When the mouse crawled into Izumo’s hands, Sophie decided he was using some kind of magic. Certainly, she didn’t know how a blue mouse should act, but she didn’t think it should crawl into someone’s hand like that. It definately looked like it was capable of a lot of chewing.
Sophie sighed. First spiders and now mice! Why did people have such weird attachments to pests? “Fine, I’ll leave your mice alone, but if anyone complains to me about them, I’m sending them to you.”
“Oh, they’re not mine. They live here. But they’re very tame.” Izumo petted the mouse against with a fingertip. It reached up with its teeny paws, grabbed his fingertip, and tasted it. Izumo chuckled as tiny sharp teeth pressed against his skin. It decided he was not edible and let go, grabbing one last seed and shoving it into its mouth before leaping away. Izumo laughed and got to his feet again.

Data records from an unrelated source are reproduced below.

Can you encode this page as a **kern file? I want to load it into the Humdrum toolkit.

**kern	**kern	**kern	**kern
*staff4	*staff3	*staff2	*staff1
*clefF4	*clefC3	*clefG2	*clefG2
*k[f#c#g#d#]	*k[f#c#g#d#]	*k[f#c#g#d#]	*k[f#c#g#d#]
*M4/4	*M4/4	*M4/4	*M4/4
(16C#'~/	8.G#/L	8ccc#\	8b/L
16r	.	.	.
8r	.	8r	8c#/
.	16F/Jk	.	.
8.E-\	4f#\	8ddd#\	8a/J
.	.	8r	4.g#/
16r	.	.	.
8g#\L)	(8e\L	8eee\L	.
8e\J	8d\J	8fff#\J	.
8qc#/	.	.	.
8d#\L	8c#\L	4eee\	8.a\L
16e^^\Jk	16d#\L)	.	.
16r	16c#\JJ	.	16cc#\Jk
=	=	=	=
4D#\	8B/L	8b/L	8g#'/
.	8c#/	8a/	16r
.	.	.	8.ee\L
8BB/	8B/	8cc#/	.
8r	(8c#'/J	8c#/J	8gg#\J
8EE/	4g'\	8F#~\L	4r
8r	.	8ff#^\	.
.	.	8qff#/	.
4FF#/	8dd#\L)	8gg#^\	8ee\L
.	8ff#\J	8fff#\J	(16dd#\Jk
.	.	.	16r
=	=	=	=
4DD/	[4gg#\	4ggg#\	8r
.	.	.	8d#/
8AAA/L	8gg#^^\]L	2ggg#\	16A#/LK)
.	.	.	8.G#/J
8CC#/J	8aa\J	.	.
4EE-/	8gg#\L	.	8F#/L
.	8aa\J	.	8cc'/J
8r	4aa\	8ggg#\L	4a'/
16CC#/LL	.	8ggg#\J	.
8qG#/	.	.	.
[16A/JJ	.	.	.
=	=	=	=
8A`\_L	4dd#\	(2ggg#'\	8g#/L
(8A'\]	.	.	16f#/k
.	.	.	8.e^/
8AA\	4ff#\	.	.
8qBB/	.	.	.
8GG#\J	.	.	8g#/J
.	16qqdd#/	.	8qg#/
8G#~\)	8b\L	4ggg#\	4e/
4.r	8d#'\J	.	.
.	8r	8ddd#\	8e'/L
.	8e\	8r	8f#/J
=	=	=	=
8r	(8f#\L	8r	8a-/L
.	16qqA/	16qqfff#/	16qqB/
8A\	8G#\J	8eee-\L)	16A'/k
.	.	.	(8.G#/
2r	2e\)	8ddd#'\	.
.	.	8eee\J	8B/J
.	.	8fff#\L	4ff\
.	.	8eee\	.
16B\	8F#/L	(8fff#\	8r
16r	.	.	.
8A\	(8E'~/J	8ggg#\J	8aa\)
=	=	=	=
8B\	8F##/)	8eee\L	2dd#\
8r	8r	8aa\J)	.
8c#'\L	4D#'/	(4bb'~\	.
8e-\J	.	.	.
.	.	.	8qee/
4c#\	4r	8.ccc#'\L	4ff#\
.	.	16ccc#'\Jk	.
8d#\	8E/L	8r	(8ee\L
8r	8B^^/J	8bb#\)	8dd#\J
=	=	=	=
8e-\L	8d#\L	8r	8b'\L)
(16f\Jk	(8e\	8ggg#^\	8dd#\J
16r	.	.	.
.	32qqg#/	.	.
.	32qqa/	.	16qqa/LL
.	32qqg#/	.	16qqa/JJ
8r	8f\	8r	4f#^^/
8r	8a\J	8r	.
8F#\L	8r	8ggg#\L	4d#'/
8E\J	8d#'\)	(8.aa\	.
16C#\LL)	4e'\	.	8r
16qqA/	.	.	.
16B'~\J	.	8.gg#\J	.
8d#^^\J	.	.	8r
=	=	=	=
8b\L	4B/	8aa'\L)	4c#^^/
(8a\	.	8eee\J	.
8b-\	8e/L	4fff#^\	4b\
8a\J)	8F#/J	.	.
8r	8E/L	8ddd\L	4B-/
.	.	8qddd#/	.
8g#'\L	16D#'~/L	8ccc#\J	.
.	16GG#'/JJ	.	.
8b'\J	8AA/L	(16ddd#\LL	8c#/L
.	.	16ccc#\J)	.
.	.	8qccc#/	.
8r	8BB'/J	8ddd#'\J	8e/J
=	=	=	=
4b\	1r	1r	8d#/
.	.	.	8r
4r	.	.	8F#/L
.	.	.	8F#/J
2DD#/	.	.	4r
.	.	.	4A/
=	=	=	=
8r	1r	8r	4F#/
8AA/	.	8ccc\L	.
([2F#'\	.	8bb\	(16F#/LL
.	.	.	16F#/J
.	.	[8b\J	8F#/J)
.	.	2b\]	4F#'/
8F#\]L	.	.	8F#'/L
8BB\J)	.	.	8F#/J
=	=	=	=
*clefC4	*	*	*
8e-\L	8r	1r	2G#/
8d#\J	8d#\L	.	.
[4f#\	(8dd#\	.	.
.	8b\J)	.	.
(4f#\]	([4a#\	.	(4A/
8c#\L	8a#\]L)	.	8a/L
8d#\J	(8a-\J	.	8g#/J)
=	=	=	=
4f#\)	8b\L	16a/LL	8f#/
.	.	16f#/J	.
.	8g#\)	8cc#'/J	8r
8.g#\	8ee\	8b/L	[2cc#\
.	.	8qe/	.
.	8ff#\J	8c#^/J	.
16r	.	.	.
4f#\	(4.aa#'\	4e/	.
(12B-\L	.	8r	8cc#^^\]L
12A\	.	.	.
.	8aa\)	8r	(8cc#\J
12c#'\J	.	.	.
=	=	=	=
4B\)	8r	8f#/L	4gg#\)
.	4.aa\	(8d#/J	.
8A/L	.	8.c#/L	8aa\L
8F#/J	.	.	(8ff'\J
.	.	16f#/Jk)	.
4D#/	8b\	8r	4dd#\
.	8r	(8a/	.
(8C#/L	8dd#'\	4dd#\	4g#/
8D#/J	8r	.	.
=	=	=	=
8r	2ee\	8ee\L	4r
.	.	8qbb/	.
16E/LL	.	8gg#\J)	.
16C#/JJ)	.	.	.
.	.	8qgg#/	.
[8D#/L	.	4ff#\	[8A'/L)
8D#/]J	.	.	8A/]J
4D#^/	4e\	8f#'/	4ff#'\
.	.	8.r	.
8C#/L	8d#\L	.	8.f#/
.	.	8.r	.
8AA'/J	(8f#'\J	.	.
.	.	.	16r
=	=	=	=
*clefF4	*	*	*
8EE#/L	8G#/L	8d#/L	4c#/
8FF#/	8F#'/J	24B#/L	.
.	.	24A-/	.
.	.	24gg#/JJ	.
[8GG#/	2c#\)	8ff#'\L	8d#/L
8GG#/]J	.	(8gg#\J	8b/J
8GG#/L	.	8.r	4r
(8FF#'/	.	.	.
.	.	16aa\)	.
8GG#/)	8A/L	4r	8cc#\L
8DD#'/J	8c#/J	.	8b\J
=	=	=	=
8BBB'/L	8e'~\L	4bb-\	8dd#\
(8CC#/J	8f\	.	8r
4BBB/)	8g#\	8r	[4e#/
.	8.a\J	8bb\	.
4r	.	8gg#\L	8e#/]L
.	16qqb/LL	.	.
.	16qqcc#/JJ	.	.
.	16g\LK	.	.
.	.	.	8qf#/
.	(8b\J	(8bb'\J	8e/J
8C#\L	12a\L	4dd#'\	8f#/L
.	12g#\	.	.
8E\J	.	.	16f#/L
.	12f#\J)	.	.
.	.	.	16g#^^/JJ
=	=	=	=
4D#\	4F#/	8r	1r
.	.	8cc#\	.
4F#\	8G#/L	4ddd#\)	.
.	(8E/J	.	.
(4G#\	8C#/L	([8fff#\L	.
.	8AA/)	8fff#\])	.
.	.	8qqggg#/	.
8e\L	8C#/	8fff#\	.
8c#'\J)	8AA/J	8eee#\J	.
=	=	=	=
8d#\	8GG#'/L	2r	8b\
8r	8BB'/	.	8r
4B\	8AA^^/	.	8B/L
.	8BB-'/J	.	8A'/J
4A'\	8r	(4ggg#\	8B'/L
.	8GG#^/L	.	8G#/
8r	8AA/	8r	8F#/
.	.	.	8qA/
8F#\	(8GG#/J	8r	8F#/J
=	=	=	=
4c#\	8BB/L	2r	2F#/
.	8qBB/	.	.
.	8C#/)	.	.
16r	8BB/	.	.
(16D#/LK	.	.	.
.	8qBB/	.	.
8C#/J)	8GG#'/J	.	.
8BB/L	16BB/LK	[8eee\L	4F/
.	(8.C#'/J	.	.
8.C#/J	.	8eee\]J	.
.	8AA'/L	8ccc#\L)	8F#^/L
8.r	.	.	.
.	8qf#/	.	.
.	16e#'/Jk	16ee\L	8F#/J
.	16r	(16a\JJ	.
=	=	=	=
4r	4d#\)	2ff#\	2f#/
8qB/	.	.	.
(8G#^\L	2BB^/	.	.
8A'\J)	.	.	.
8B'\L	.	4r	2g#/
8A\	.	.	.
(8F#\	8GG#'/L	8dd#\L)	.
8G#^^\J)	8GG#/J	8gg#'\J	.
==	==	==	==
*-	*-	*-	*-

“I am not a seed,” he informed Sophie, inspecting his finger. No marks on the skin at all. “I do not taste good.”
“You’re responsible for them,” Sophie informed Izumo firmly. It didn’t matter if they were his or not, he was the one dragging them in here and feeding them. That made them Izumo’s problem.
Sophie watched Izumo and decided he was a very silly man.
Izumo gave her a puzzled look. “They’re responsible for themselves. I’m just helping them.”
“You’re feeding them and encouraging them to stay inside. You’re responsible for them,” Sophie demanded firmly, frowning at Izumo.
“...they’re wild. They do what they want. I’m just feeding them every now and then.” Izumo frowned at her a little. “No different than feeding birds.” People did that all the time. Sophie had wierd ideas of responsibility, Izumo decided, and also decided she was probably quite young.
“People feed birds outside,” Sophie pointed out. Feeding mice inside when mice were supposed to love outside was a completely different thin. Sophie wondered if Izumo was just stupid or if he was being purposefully difficult.
“And I don’t care. If someone complains to me about mice, I will tell them to take up their complaint with you.” Sophie huffed.
“Mice go in and out,” Izumo pointed out. He hadn’t ever lived in nice enough housing to realize mice shouldn’t be in a house. “And they should complain to someone else. It’s not like I could get rid of them or anything.”
“You’re encouraging them to stay in!” Sophie threw her hands up. She had dusting to do. Izumo could be ridiculous somewhere else!
Izumo blinked, startled. He backed away a careful step, eyeing Sophie with wariness. “No... I’m not...that’s the cafeterias. And whoever else keeps food in their rooms.”
Sophie whirled around and shook her rag at Izumo. “You just fed it!”
With a startled yelp Izumo shot over the back of the couch and skidded on the floor. He didn’t go far, just enough to put good space between him and the angry woman. He was not getting hit or cursed or whatever.
When Izumo ran, Sophie just felt more frustrated with him. She threw her hands in the air and stumped off to dust somewhere else where people made sense!
“Well, goodbye!” Izumo called after her.